§ **Action item**: Copy out the lines of the records word for word, starting at the line that contains "Drafting concise alt text for this photo. A digital" and ending at the end of the records, without the pictures.

§ **Exercise materials**:
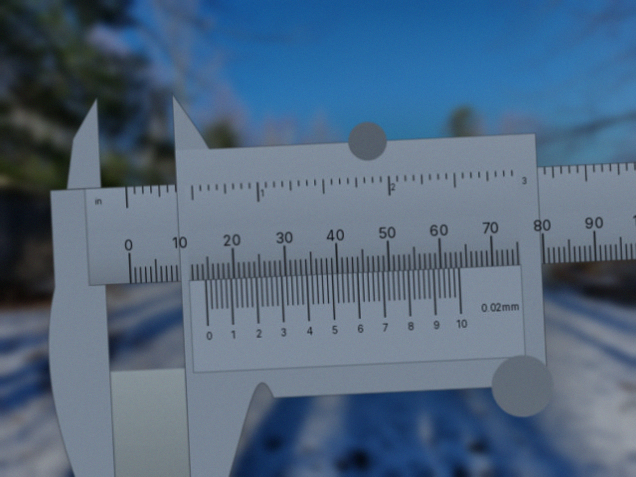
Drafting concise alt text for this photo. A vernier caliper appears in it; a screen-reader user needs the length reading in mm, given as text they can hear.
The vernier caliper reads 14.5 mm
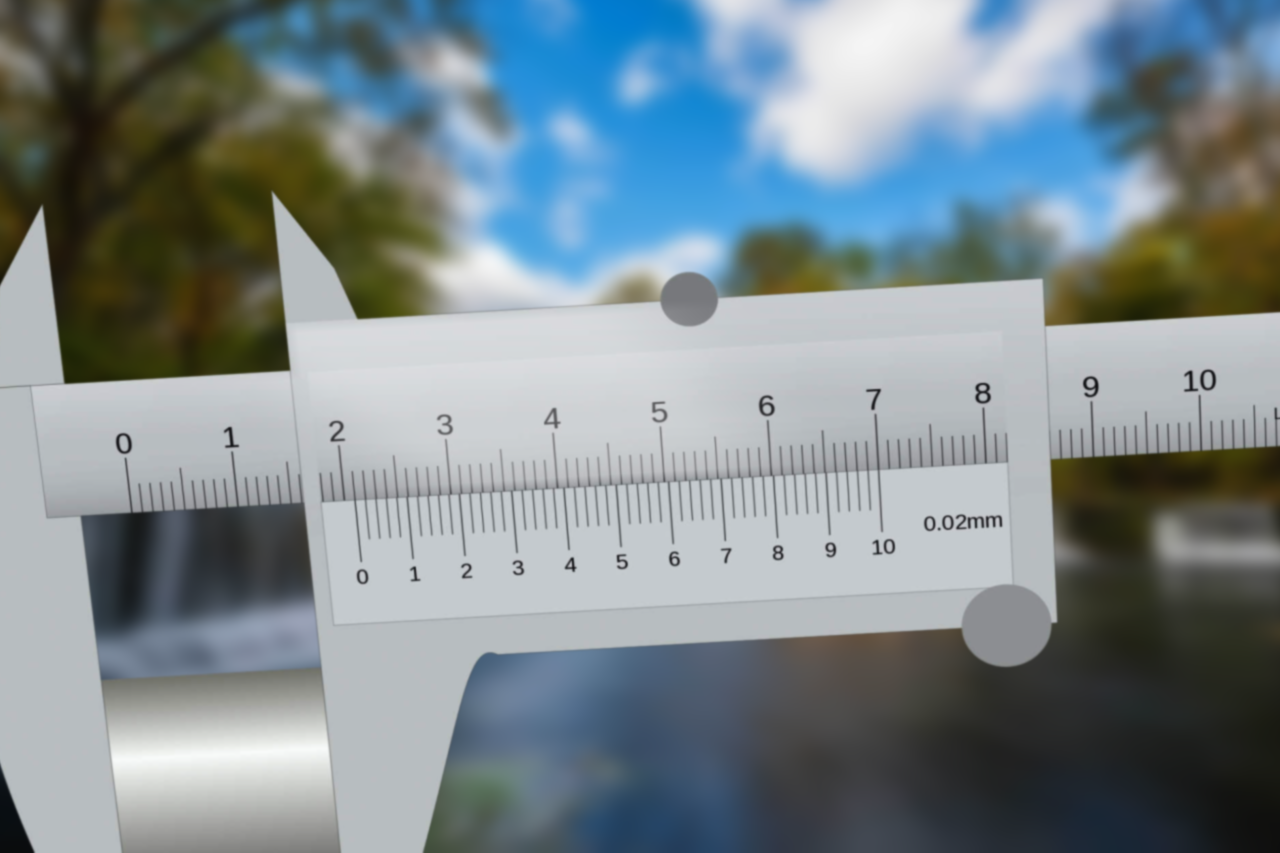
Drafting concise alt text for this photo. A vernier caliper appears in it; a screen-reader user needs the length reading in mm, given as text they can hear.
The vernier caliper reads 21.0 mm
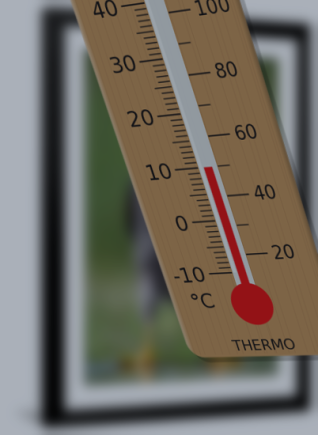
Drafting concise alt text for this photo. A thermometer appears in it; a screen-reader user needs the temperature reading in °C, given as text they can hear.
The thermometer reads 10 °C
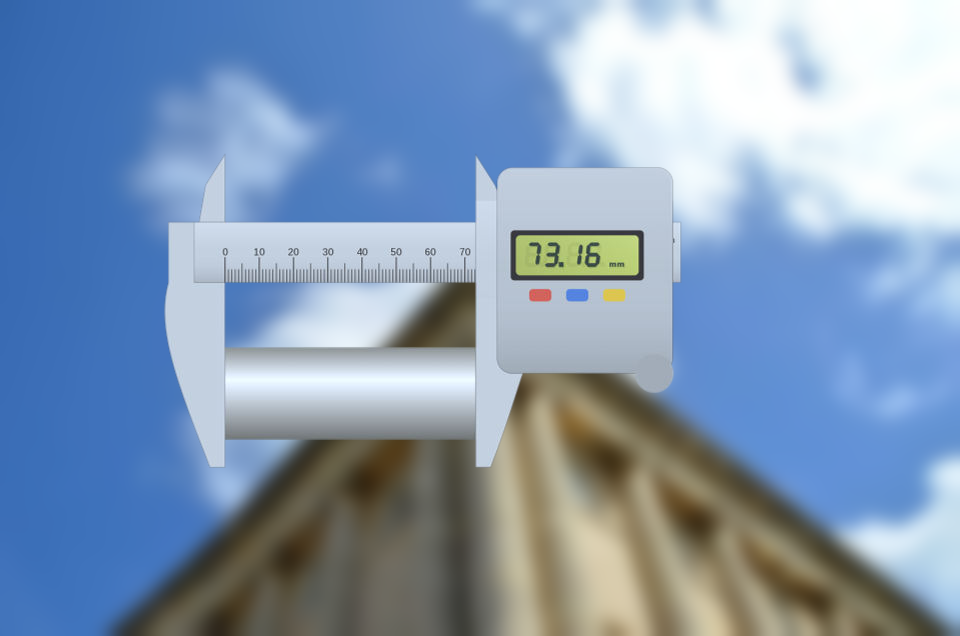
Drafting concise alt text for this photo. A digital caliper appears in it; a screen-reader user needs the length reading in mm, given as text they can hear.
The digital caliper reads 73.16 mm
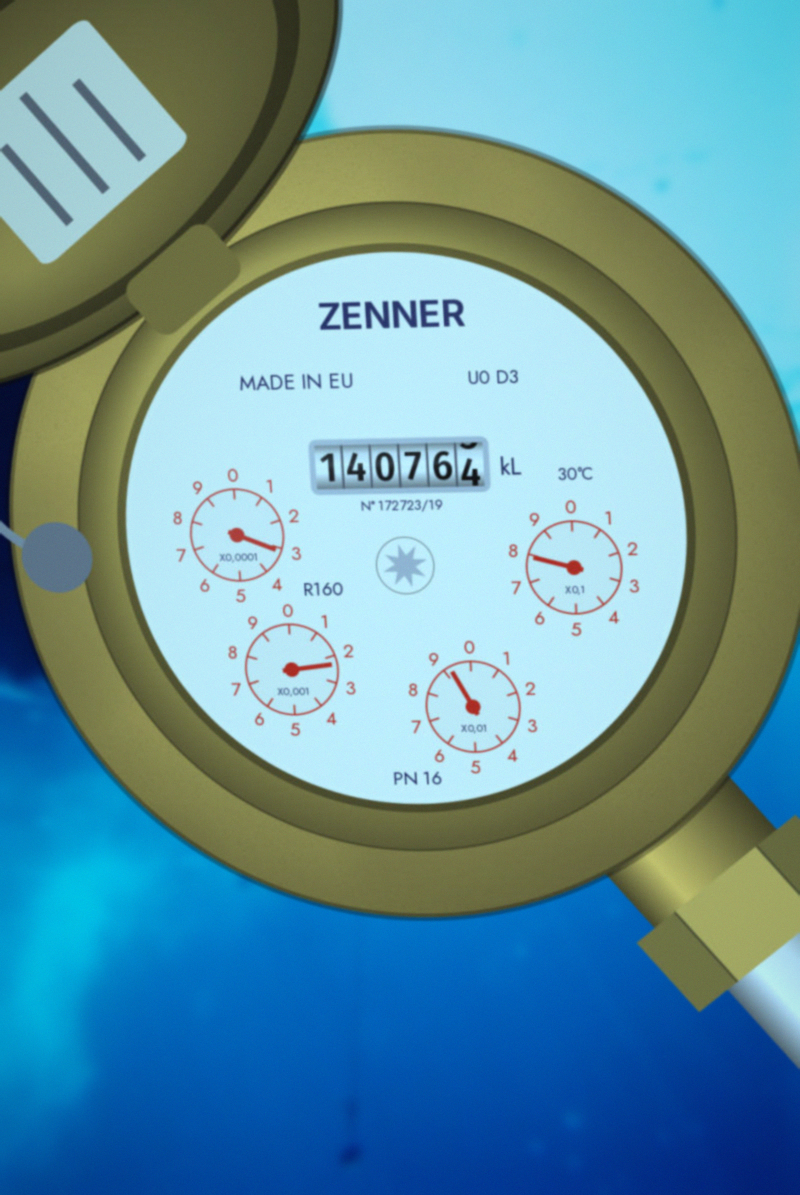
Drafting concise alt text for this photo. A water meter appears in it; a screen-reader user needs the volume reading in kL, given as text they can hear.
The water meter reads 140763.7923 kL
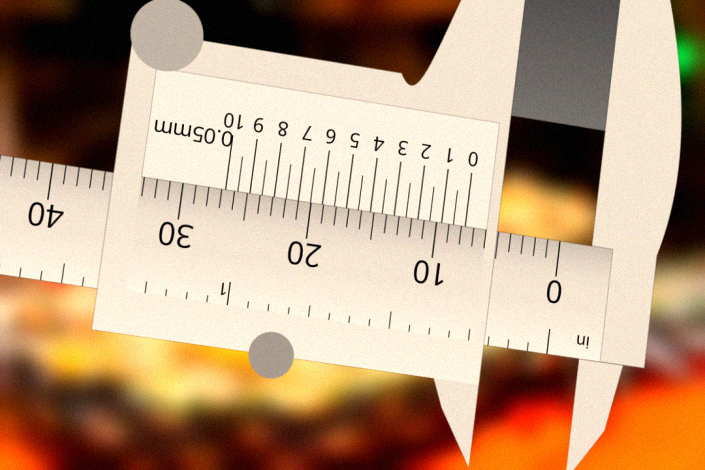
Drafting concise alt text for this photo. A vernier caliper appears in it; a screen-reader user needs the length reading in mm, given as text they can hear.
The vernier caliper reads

§ **Written solution**:
Drafting concise alt text for this photo. A digital caliper appears in it; a screen-reader user needs the length reading in mm, given as text they can hear.
The digital caliper reads 73.16 mm
Drafting concise alt text for this photo. A water meter appears in it; a screen-reader user needs the volume reading in kL, given as text they can hear.
The water meter reads 140763.7923 kL
Drafting concise alt text for this photo. A vernier caliper appears in it; a screen-reader user needs the length reading in mm, given as text they can hear.
The vernier caliper reads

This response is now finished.